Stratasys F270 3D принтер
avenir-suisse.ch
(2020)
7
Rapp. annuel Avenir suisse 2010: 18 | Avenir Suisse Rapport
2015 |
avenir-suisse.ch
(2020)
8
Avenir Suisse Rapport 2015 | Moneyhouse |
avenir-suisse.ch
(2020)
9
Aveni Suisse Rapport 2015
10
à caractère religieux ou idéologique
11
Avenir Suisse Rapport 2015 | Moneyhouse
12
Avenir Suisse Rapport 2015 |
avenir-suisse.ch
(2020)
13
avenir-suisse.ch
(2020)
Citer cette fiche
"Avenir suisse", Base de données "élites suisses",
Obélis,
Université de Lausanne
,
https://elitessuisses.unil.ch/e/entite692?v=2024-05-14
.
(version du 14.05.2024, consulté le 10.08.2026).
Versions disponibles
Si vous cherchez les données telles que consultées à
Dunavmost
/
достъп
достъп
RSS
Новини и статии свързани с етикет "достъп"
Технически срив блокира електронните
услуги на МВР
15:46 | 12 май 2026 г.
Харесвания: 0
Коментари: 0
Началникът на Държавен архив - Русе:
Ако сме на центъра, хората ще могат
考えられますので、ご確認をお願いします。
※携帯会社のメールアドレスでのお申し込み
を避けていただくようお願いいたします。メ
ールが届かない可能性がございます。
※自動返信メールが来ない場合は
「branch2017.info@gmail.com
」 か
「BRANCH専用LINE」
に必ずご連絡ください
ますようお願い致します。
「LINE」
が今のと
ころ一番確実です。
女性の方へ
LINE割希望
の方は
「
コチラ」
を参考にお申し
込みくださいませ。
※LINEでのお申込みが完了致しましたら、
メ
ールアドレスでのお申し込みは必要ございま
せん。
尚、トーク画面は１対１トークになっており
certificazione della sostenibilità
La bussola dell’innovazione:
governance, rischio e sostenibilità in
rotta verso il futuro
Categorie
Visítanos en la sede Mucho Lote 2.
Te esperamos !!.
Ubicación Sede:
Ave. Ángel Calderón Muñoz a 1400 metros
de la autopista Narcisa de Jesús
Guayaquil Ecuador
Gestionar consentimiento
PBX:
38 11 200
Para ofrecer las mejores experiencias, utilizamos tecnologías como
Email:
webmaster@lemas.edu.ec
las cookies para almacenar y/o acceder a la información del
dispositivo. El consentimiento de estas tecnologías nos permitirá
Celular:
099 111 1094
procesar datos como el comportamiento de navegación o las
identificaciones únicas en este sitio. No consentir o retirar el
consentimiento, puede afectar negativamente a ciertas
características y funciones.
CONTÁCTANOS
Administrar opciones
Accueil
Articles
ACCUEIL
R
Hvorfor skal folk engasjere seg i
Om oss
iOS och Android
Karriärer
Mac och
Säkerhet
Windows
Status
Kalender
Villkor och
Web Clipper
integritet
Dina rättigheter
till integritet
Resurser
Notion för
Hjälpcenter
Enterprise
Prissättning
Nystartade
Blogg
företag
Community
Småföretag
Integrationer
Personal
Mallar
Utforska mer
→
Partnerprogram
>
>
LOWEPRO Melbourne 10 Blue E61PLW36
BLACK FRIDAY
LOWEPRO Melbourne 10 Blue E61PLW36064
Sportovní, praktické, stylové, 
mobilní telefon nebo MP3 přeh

THE TASK
Write out each record again, keeping every word as it is.

RESPONSE FOR THIS EXERCISE
Stratasys F270 3D принтер
avenir-suisse.ch
(2020)
7
Rapp. annuel Avenir suisse 2010: 18 | Avenir Suisse Rapport
2015 |
avenir-suisse.ch
(2020)
8
Avenir Suisse Rapport 2015 | Moneyhouse |
avenir-suisse.ch
(2020)
9
Aveni Suisse Rapport 2015
10
à caractère religieux ou idéologique
11
Avenir Suisse Rapport 2015 | Moneyhouse
12
Avenir Suisse Rapport 2015 |
avenir-suisse.ch
(2020)
13
avenir-suisse.ch
(2020)
Citer cette fiche
"Avenir suisse", Base de données "élites suisses",
Obélis,
Université de Lausanne
,
https://elitessuisses.unil.ch/e/entite692?v=2024-05-14
.
(version du 14.05.2024, consulté le 10.08.2026).
Versions disponibles
Si vous cherchez les données telles que consultées à
Dunavmost
/
достъп
достъп
RSS
Новини и статии свързани с етикет "достъп"
Технически срив блокира електронните
услуги на МВР
15:46 | 12 май 2026 г.
Харесвания: 0
Коментари: 0
Началникът на Държавен архив - Русе:
Ако сме на центъра, хората ще могат
考えられますので、ご確認をお願いします。
※携帯会社のメールアドレスでのお申し込み
を避けていただくようお願いいたします。メ
ールが届かない可能性がございます。
※自動返信メールが来ない場合は
「branch2017.info@gmail.com
」 か
「BRANCH専用LINE」
に必ずご連絡ください
ますようお願い致します。
「LINE」
が今のと
ころ一番確実です。
女性の方へ
LINE割希望
の方は
「
コチラ」
を参考にお申し
込みくださいませ。
※LINEでのお申込みが完了致しましたら、
メ
ールアドレスでのお申し込みは必要ございま
せん。
尚、トーク画面は１対１トークになっており
certificazione della sostenibilità
La bussola dell’innovazione:
governance, rischio e sostenibilità in
rotta verso il futuro
Categorie
Visítanos en la sede Mucho Lote 2.
Te esperamos !!.
Ubicación Sede:
Ave. Ángel Calderón Muñoz a 1400 metros
de la autopista Narcisa de Jesús
Guayaquil Ecuador
Gestionar consentimiento
PBX:
38 11 200
Para ofrecer las mejores experiencias, utilizamos tecnologías como
Email:
webmaster@lemas.edu.ec
las cookies para almacenar y/o acceder a la información del
dispositivo. El consentimiento de estas tecnologías nos permitirá
Celular:
099 111 1094
procesar datos como el comportamiento de navegación o las
identificaciones únicas en este sitio. No consentir o retirar el
consentimiento, puede afectar negativamente a ciertas
características y funciones.
CONTÁCTANOS
Administrar opciones
Accueil
Articles
ACCUEIL
R
Hvorfor skal folk engasjere seg i
Om oss
iOS och Android
Karriärer
Mac och
Säkerhet
Windows
Status
Kalender
Villkor och
Web Clipper
integritet
Dina rättigheter
till integritet
Resurser
Notion för
Hjälpcenter
Enterprise
Prissättning
Nystartade
Blogg
företag
Community
Småföretag
Integrationer
Personal
Mallar
Utforska mer
→
Partnerprogram
>
>
LOWEPRO Melbourne 10 Blue E61PLW36
BLACK FRIDAY
LOWEPRO Melbourne 10 Blue E61PLW36064
Sportovní, praktické, stylové, 
mobilní telefon nebo MP3 přeh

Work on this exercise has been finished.